The simplest way to avoid paying a bank to take your money on loan is to loan money to a Government or a Corporate. The more stable the Government or Corporate, the lower the interest rate. You also avoid bank counterparty risk. So risk-off capital floods into sovereign and corporate bonds. What happens when excess capital flows into an asset type – yes, you get bubbles and that means returns go down and risk goes up. So the bond workaround is not a good one.
Equities at the end of the everything bubble seem dangerous, valuations are high and highly dependent on central banks.

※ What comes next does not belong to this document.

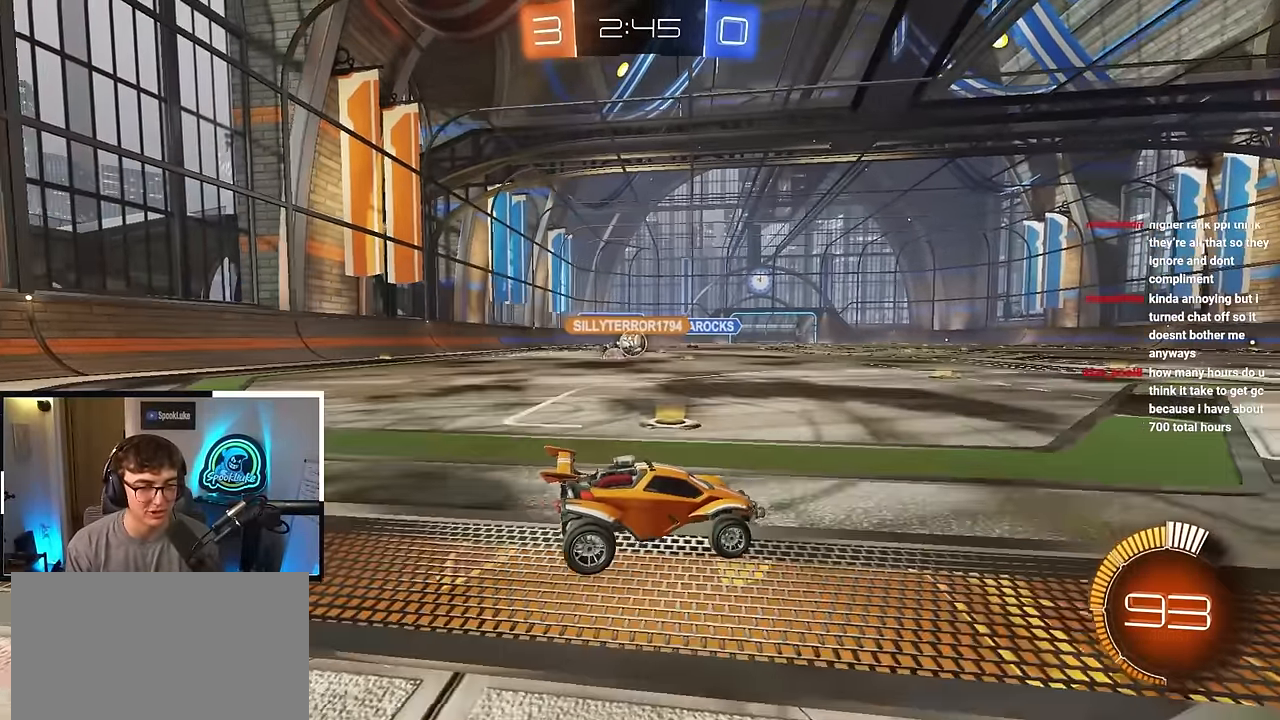
{"buttons": ["L2"], "left_stick": "up", "right_stick": "center", "events": [[400, "L2", "down"]]}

Hard assets also suffer from the storage cost problem. For physical goods this is a very real issue; think of vintage cars, wine, art etc. There is the additional shelf life problem as any wine lover knows who has opened an old wine that got better as decades went by and then suddenly was “off” ie horrible to drink and worthless.
So, looking at the alternatives to Bitcoin, none are looking that good at this stage of the cycle. One veteran investor was asked to come up with reasonably priced assets to buy. The best he could come up with was that labor is undervalued vs capital.
That lack of obvious alternatives is pushing some investors to look at the improbable Bitcoin solution.
The improbable Bitcoin solution
Investors are like detectives, on the hunt for truth – preferably contrarian truth. The most famous fictional detective, Sherlock Holmes says:
“When you have eliminated the impossible, whatever remains, however improbable, must be the truth”.
The improbable Bitcoin solution has 3 parts to it:
- Safe low cost storage. This is a tough problem, but with such a big prize motivating so many upstarts and incumbents it will be fixed. It should be possible to deliver this at low cost as Bitcoin is a digital product; this is not like storing vintage cars/wine/paintings.
- Allocation. You place an anti-fragile with maybe 1% of your capital into Bitcoin. If the everything bubble ends badly for other assets, Bitcoin will do well. If you lose 40% on 99% of your capital, you will need a 40x return on Bitcoin. That is feasible if there really is that level of disruption to legacy finance. As some wealthy people enjoy comparing themselves to other wealthy folks, that Bitcoin win will get them bragging rights on their yacht (as well as more yachts for sale at bargain prices).
- Use Bitcoin as collateral. Lombard loans have been a tool of the wealthy for a long time. A lombard loan (or lombard credit) is a type of secured loan, in which the entire loan amount is secured by a deposit at the bank that is providing the loan. Lombard loans can be secured by money held in bank accounts, life insurance policies, securities (like stocks or bonds) or other assets. For more go here. Today, Bitcoin would be considered far too risky for lombard loans and most legacy finance won’t offer Bitcoin deposits. This leaves the market open to upstarts. If it is an asset, it can be used as collateral. The only calculation is collateral to loan % and that is based on volatility; so Bitcoin as collateral is still an emerging story.
No investment is without risk. Bitcoin has risk. That is why 1% allocation is what some investors/advisers suggest. AIl risk is comparative. If other assets look risky, maybe that 1% allocations to Bitcoin starts to look a bit more sensible.
Context & References
I have no positions or commercial relationships with the companies or people mentioned. I am not receiving compensation for this post.